WHAT YOU HAVE TO DO.
Answer these questions using the passage on the Saviour's types:
1. Which poet does the writer quote?
2. In the book of Daniel, the hair of his head is said to be as white as what?
3. How are his locks described in the Song of Solomon?

Thus I have sent my dear sister a few of my secret thoughts upon these things. But, as Milton says,

"I find no end, in wondering mazes lost;"

and yet there is a secret pleasure in soaring and diving, though I can neither reach the top nor fathom the bottom.

Whatever name the Lord's elect are called by, the Saviour is generally set forth or represented by something suitable to it. They are debtor, and he the surety; subjects, and he the king; children, and he the father; lion's whelps, and he the lion; lambs, &c. and he was represented by the ram. A lamb slain from the foundation of the world he is, and that in a two-fold sense: first, in the purpose of God; and, in the next place, he was typically slain by Abel's sacrifice. It is true, he did not suffer in his divine nature; he was" put to death in the flesh, but quickened by the Spirit;" he suffered in the flesh, and bore our sins in his own body upon the tree. Yet, you have no call to wonder at his being typified both by the ram and the lamb, when the scriptures often set him forth both in his seniority and in his youth. In the book of Daniel, where he is represented as the judge of quick and dead, the hair of his head is said to be as white as the pure wool; and he is the Ancient of Days; but in the Song of Solomon, where he is described as a wooer, his locks are said to be bushy, and black as a raven.

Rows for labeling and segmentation

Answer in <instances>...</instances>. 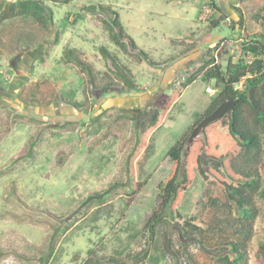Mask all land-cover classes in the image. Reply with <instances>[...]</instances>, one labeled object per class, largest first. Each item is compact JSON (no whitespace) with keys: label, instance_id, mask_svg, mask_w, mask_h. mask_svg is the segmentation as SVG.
Returning a JSON list of instances; mask_svg holds the SVG:
<instances>
[{"label":"rangeland","instance_id":"1","mask_svg":"<svg viewBox=\"0 0 264 264\" xmlns=\"http://www.w3.org/2000/svg\"><path fill=\"white\" fill-rule=\"evenodd\" d=\"M214 1L0 0V264H231L244 192L264 211L231 177L243 145L222 118L168 155L219 90L203 72L242 55L234 7L261 2ZM254 236L264 264L262 218Z\"/></svg>","mask_w":264,"mask_h":264},{"label":"trees","instance_id":"2","mask_svg":"<svg viewBox=\"0 0 264 264\" xmlns=\"http://www.w3.org/2000/svg\"><path fill=\"white\" fill-rule=\"evenodd\" d=\"M211 6L220 12V7L214 0H212ZM234 8L239 13V26L247 31L241 44L242 55L236 60L229 58L225 69L220 64H213L203 72L202 79L205 82L214 80L215 88H219V90L214 95L210 106L201 116H198L196 122L220 102L239 99L234 111L228 112L222 117L227 122L230 134L243 145L232 163L231 177L248 187H253L260 197H264V163L262 164L264 161V0H261L255 7L243 3L242 9ZM48 10L51 12L50 9ZM102 10L104 14H108L105 13L106 9ZM109 17L110 23L113 25L112 28H117V33H111L112 38L115 43H119L121 42V32L119 31L121 25L116 17H112L111 14ZM225 18L223 15L212 21L211 25L217 27ZM191 49L192 47H189L185 52ZM102 51L106 59L111 58L114 72L122 82L118 91H133L137 86L133 73L125 66L119 65L115 55L107 49ZM139 51L141 52V50ZM141 56L148 59L147 54L143 51ZM174 60V57H170L167 62ZM240 84L241 87L236 88ZM26 102L31 105L36 103L30 99H26ZM69 104L78 110L81 109V106L75 102ZM183 143L184 141L176 142L168 151L169 157L177 164L180 163ZM28 144L31 149L33 141ZM30 153L33 155L32 149ZM116 184L113 183L111 186ZM234 192L236 193L237 190L235 189ZM238 207L242 217L241 230L238 235L240 237L231 243L233 249L231 264H248V245L255 237L254 221L257 218L264 220V211L257 207L252 195L247 192H244Z\"/></svg>","mask_w":264,"mask_h":264},{"label":"water","instance_id":"3","mask_svg":"<svg viewBox=\"0 0 264 264\" xmlns=\"http://www.w3.org/2000/svg\"><path fill=\"white\" fill-rule=\"evenodd\" d=\"M238 101L239 99L236 98L234 100H225L223 102H220L208 114L202 116L199 121L194 124L190 133L186 137L183 146H181L182 149L180 157L182 158L189 152L191 145L195 140L205 136V129L207 126L220 120L226 113L234 111Z\"/></svg>","mask_w":264,"mask_h":264},{"label":"built area","instance_id":"4","mask_svg":"<svg viewBox=\"0 0 264 264\" xmlns=\"http://www.w3.org/2000/svg\"><path fill=\"white\" fill-rule=\"evenodd\" d=\"M238 87H241V84H240L239 86H237L236 88H238ZM207 90H208L209 92H211V91H212L210 88H207ZM212 92H215V90H214V91H212Z\"/></svg>","mask_w":264,"mask_h":264}]
</instances>
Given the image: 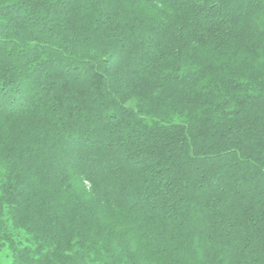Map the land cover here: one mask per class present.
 <instances>
[{
	"label": "trees",
	"instance_id": "1",
	"mask_svg": "<svg viewBox=\"0 0 264 264\" xmlns=\"http://www.w3.org/2000/svg\"><path fill=\"white\" fill-rule=\"evenodd\" d=\"M11 264H264V0H0Z\"/></svg>",
	"mask_w": 264,
	"mask_h": 264
},
{
	"label": "rangeland",
	"instance_id": "2",
	"mask_svg": "<svg viewBox=\"0 0 264 264\" xmlns=\"http://www.w3.org/2000/svg\"><path fill=\"white\" fill-rule=\"evenodd\" d=\"M11 260V253L7 245H0V264H11Z\"/></svg>",
	"mask_w": 264,
	"mask_h": 264
}]
</instances>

PROBLEM SOLUTION.
1. Milton
2. The pure wool
3. Bushy, and black as a raven